Historically, Golden Gate inserts were precloned into plasmid constructs having flanking Type IIS restriction sites to generate the appropriate 4 base overhang sequences that guide the assembly. However, the use of amplicon inserts without precloning also supports efficient assembly levels and saves time. See below for specific recommendations for precloned inserts, and amplicon inserts for single insert cloning and multiple insert assembly:
A. Precloned Inserts: Precloning is always an option, and is superior for inserts < 250 bp or > 3 kb, or those containing repetitive elements that might accumulate errors during PCR amplification. Note that all sequences that will be part of the assembly must be flanked by correctly oriented BsmBI restriction sites, facing towards the insert on the top and bottom strands.

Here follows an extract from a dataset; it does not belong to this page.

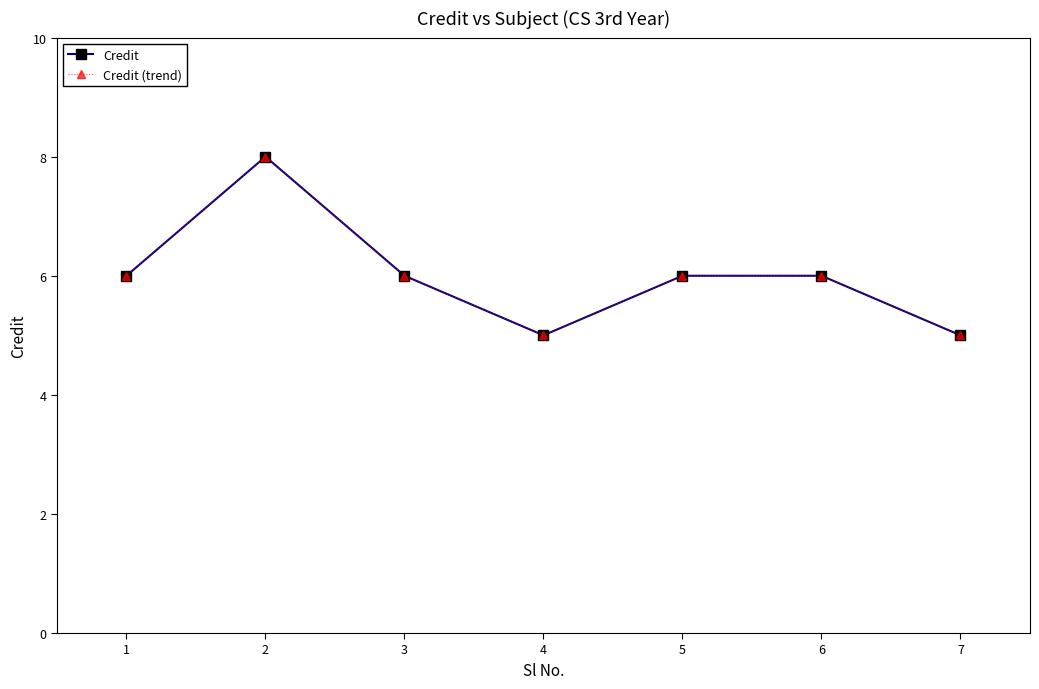

Does the chart have visible grid lines?

No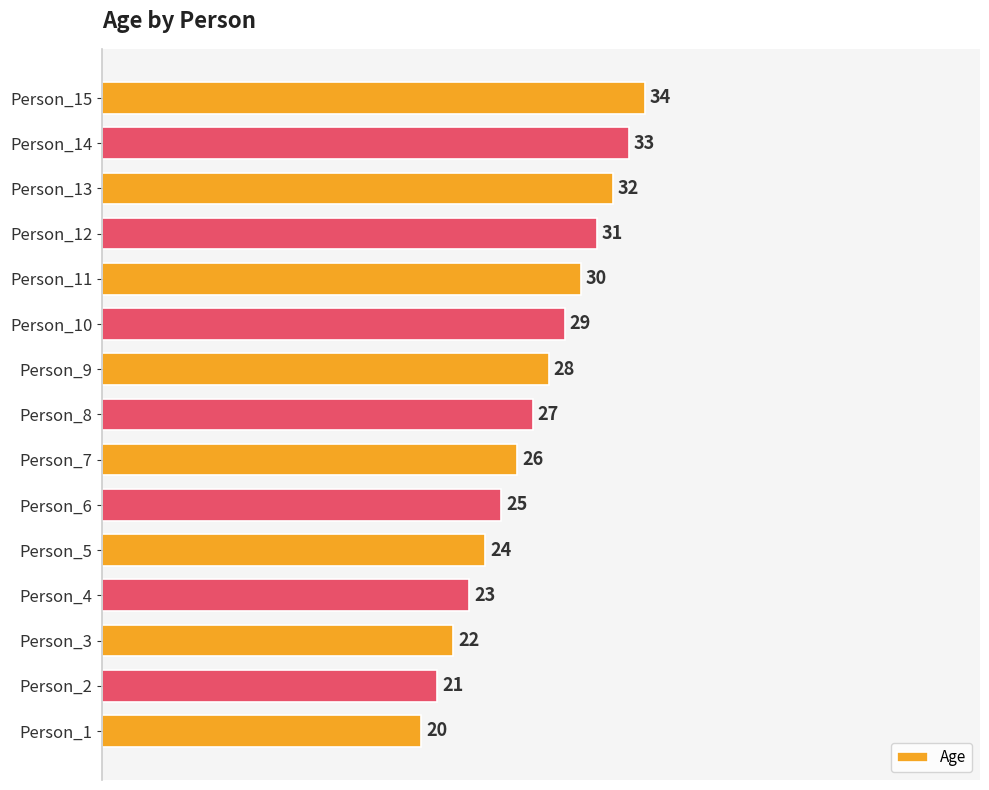

What is the average value?

27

B. Amplicon Inserts: The 5′ flanking bases and BsmBI restriction enzyme recognition site are introduced through PCR primer design upstream and downstream of sequences to be assembled. In all cases, the 2:1 insert:vector backbone (pGGAselect, 2,155 bp) molar ratio is suggested to achieve assembly efficiencies similar to that with precloned inserts.
(a) Single Insert Cloning/Assembly Primer Design:
Single insert amplicons should be single specific PCR products, with no non-specific amplification or smearing present; if the amplicon is not present as a single product, optimize the PCR amplification.

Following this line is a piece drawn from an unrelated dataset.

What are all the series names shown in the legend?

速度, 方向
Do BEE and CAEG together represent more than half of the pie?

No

While single insert amplicons can be used directly from PCR without purification under certain circumstances (see FAQ), it is always best to purify amplicons using spin columns such as the Monarch® PCR & DNA Cleanup Kit (5 μg) (NEB #T1030). Use of these kits will result in purified, higher concentration DNA due to smaller elution volumes.

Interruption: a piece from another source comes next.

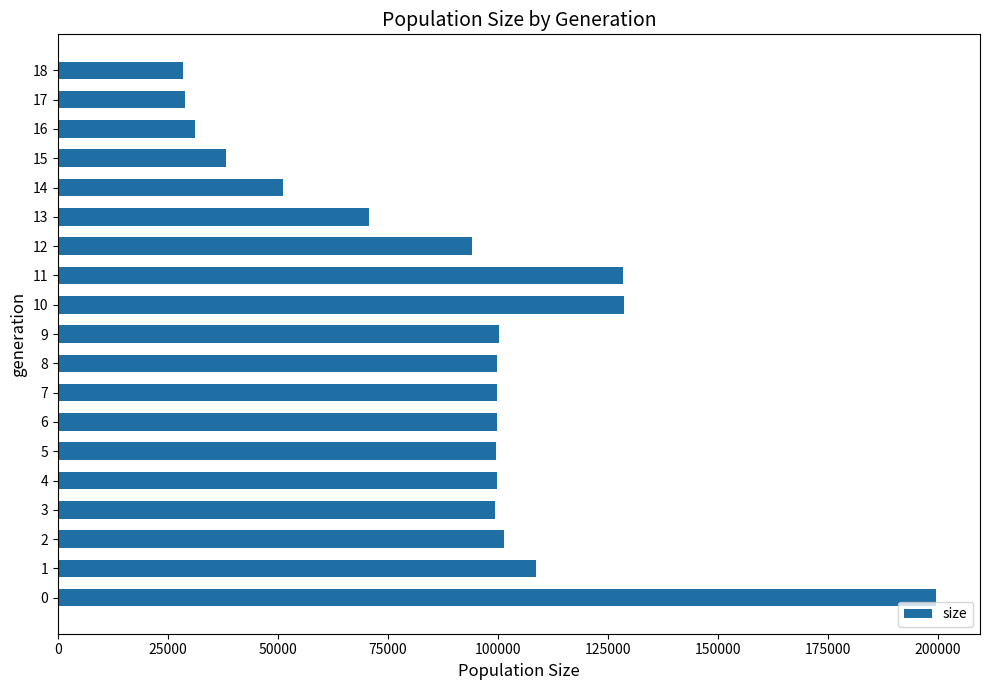

The value at 1 is 69689. True or false?

False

(b) Multiple Insert Assembly Primer Design:
The first and last inserts will require the same four base overhangs diagrammed above for single insert assembly as these overhangs will ligate to the pGGAselect vector backbone. For all other inserts involved in the multiple insert assembly, we recommend using the NEB Golden Gate Assembly Tool (goldengate.neb.com) for the design of PCR primers to ensure the correct unique 4 base overhangs between inserts.
All amplicons should be single specific PCR products, with no non-specific amplification smearing present; if the amplicon is not present as a single product, optimize the PCR amplification.
All multiple inserts must be purified using spin columns as described above.